### What the task asks:
Every line of the material has to be retyped exactly.

### Given material:
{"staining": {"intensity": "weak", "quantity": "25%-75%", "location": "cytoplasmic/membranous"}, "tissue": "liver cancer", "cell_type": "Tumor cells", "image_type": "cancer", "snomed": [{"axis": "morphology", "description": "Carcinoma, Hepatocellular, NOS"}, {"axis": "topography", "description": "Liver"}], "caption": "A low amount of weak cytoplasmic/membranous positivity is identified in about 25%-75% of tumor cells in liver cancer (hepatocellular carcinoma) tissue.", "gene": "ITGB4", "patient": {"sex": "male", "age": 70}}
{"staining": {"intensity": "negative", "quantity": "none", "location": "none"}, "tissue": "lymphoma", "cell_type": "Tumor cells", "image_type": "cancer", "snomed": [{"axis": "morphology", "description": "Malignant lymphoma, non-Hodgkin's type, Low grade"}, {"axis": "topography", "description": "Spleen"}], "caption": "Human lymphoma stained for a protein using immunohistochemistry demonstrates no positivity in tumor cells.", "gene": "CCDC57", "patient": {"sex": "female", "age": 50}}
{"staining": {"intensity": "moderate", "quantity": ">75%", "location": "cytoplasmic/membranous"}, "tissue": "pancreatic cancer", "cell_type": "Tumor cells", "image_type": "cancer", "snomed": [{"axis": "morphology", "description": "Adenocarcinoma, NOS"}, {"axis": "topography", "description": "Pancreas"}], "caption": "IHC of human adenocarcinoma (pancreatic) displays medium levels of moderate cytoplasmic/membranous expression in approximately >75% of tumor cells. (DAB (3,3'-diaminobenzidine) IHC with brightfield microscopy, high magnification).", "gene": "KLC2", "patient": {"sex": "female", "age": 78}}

### Answer box:
{"staining": {"intensity": "weak", "quantity": "25%-75%", "location": "cytoplasmic/membranous"}, "tissue": "liver cancer", "cell_type": "Tumor cells", "image_type": "cancer", "snomed": [{"axis": "morphology", "description": "Carcinoma, Hepatocellular, NOS"}, {"axis": "topography", "description": "Liver"}], "caption": "A low amount of weak cytoplasmic/membranous positivity is identified in about 25%-75% of tumor cells in liver cancer (hepatocellular carcinoma) tissue.", "gene": "ITGB4", "patient": {"sex": "male", "age": 70}}
{"staining": {"intensity": "negative", "quantity": "none", "location": "none"}, "tissue": "lymphoma", "cell_type": "Tumor cells", "image_type": "cancer", "snomed": [{"axis": "morphology", "description": "Malignant lymphoma, non-Hodgkin's type, Low grade"}, {"axis": "topography", "description": "Spleen"}], "caption": "Human lymphoma stained for a protein using immunohistochemistry demonstrates no positivity in tumor cells.", "gene": "CCDC57", "patient": {"sex": "female", "age": 50}}
{"staining": {"intensity": "moderate", "quantity": ">75%", "location": "cytoplasmic/membranous"}, "tissue": "pancreatic cancer", "cell_type": "Tumor cells", "image_type": "cancer", "snomed": [{"axis": "morphology", "description": "Adenocarcinoma, NOS"}, {"axis": "topography", "description": "Pancreas"}], "caption": "IHC of human adenocarcinoma (pancreatic) displays medium levels of moderate cytoplasmic/membranous expression in approximately >75% of tumor cells. (DAB (3,3'-diaminobenzidine) IHC with brightfield microscopy, high magnification).", "gene": "KLC2", "patient": {"sex": "female", "age": 78}}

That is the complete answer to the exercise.